TV-Sender zwischen den Stühlen
IPTV-, Web-TV- oder Kabelnetzbetreiber schauen gerne auf die Schweiz. Dort zahlen Rechtenehmer an die Verwertungsgesellschaft Suissimage und können danach Funktionen wie Net PVR, Restart oder Replay ohne weitere Restriktionen anbieten. Diese Kollektivlizenzierung gibt es in Deutschland nicht. Deshalb kann zum Beispiel Zattoo hierzulande kein Replay wie in der Schweiz anbieten.

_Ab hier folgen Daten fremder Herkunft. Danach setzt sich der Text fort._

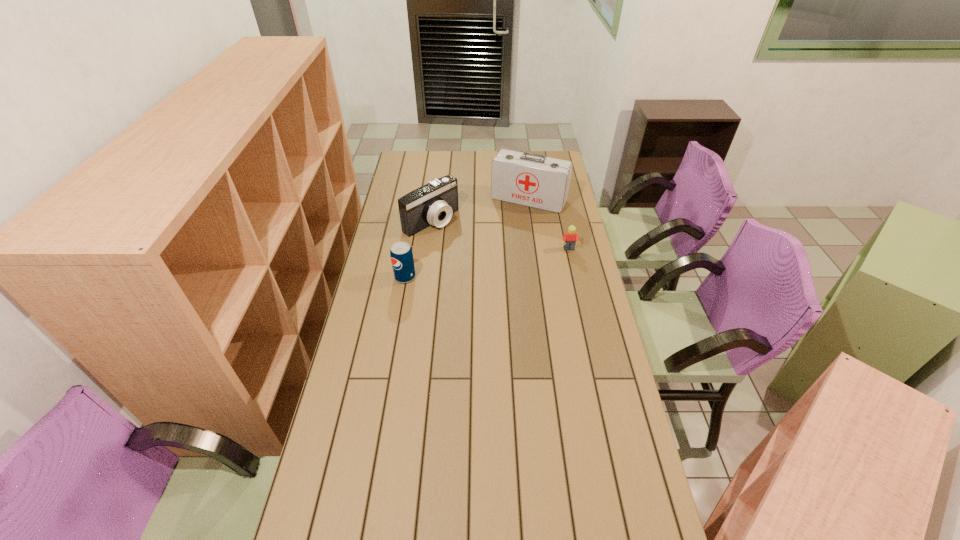
The image size is (960, 540). Identify the location of free spot on the desktop that is between the nearest object and the third farthest object and is positioned on the lens of the third shortest object. (492, 262).

Locate an element on the screen. The height and width of the screenshot is (540, 960). free space on the desktop that is between the nearest object and the Lego and is positioned on the front-facing side of the tallest object is located at coordinates (496, 261).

Beim Thema Kollektivlizenzierung sitzen die TV-Sender jedoch zwischen den Stühlen. Einerseits würde es ihnen den Rechteerwerb wesentlich erleichtern, wenn nicht mit jedem einzelnen Rechteinhaber verhandelt werden müsste. Andererseits könnte das Zusammenfassen unterschiedlicher Rechte dazu führen, dass eben diese Rechte teurer werden. Das gilt insbesondere für den Sportbereich. Müsste das ZDF zum Beispiel für eine Sportart europaweite statt wie bisher nationale Ausstrahlungsrechte erwerben, würde das selbst das Budget des öffentlich-rechtlichen Rundfunk sprengen - und es würde weit mehr als nur die Champions League aus dem Free-TV verschwinden.